*Exercise details*:
Turn the lines below into a JSON list of strings with one string per line, skipping any blank lines. Leave the pictures out of the answer.

[Stored data entries]

++++++++++++++++++++

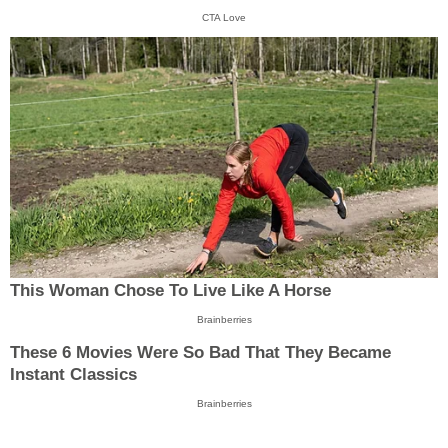
CTA Love
This Woman Chose To Live Like A Horse
Brainberries
These 6 Movies Were So Bad That They Became
Instant Classics
Brainberries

++++++++++++++++++++

*Exercise result*:
[
  "CTA Love",
  "This Woman Chose To Live Like A Horse",
  "Brainberries",
  "These 6 Movies Were So Bad That They Became",
  "Instant Classics",
  "Brainberries"
]